Financial statements can be compiled from a company's accounting system at any point, but there are certain times of the year when statements are generated for specific purposes. Most businesses must generate financial statements at year-end, in particular, to enable the company's accountants to prepare tax reports, to close out payroll for the year and to comply with reporting requirements to government agencies and investors. A year-end income statement can refer to either the end of the calendar year or the end of the company's fiscal, or operating, year. The statement will indicate the year-ending date at the top of the report. If the year-ending date is anything other than December 31, the company uses a fiscal year.

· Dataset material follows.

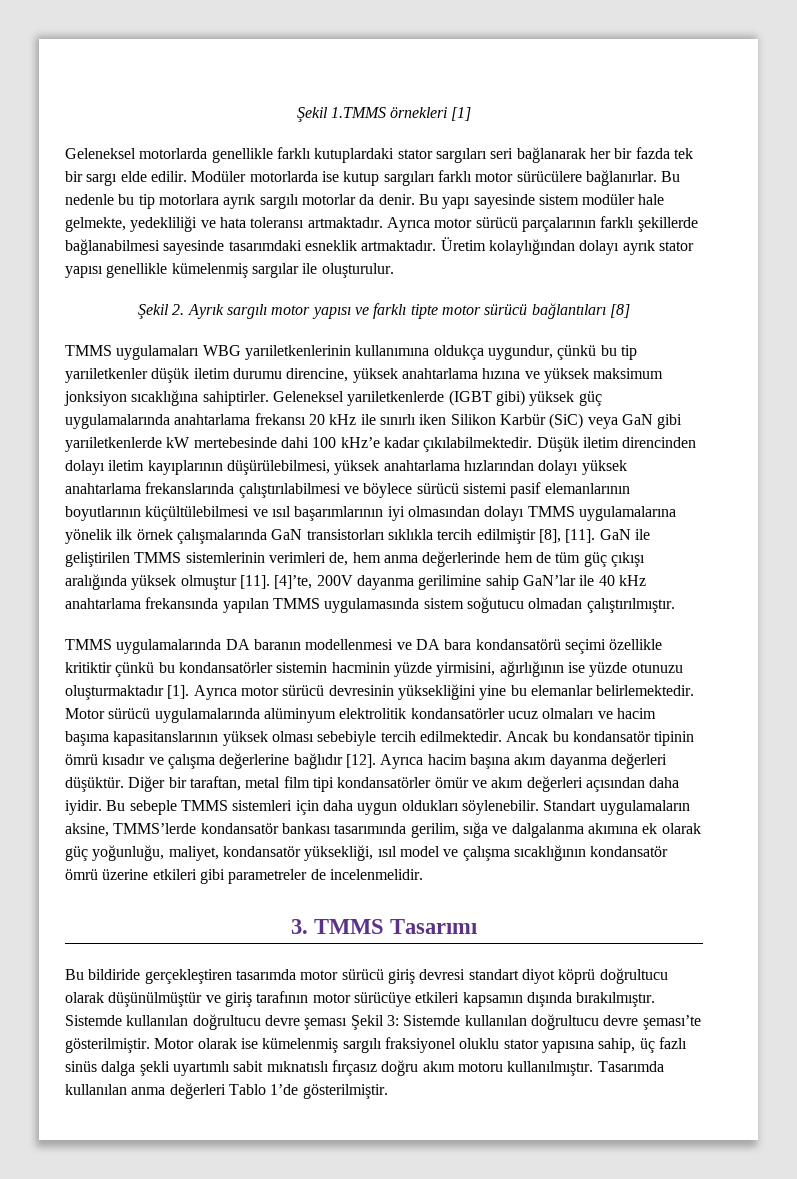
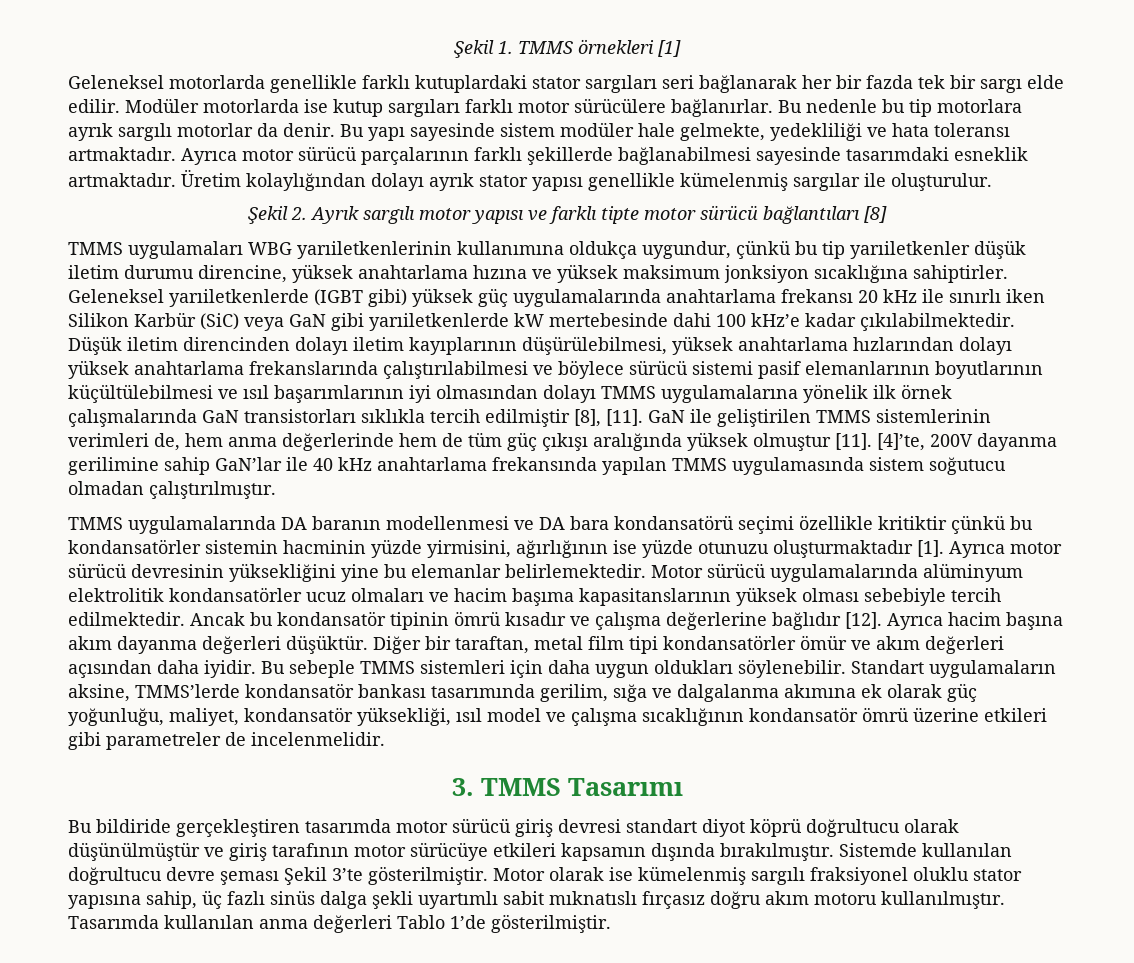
[296,107,386,122] Şekil 1.TMMS -> [454,40,573,58] Şekil 1. TMMS
[386,1014,701,1030] 3: Sistemde kullanılan doğrultucu devre şeması’te -> [332,868,363,881] 3’te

Companies use a year-end income statement to present 12 months of revenue and expenses, detail the taxes that have been paid and arrive at a net income or loss figure. This tells management and investors whether the company has been operating at a profit, and whether management has a tight enough reign on expenses as compared to revenue. It also allows analysts to generate financial ratios based on the information that can reveal whether continued or future investment in the company is advisable.

Most importantly, the year-end income statement is generated to zero out the revenue and expense accounts in a company's accounting system. Tax laws set the business cycle at 12 months. At the end of every cycle, the business must total up revenue and expenses and pay income taxes based on the results. The next cycle starts both account types at zero, so there is no confusion about what income has already been taxed.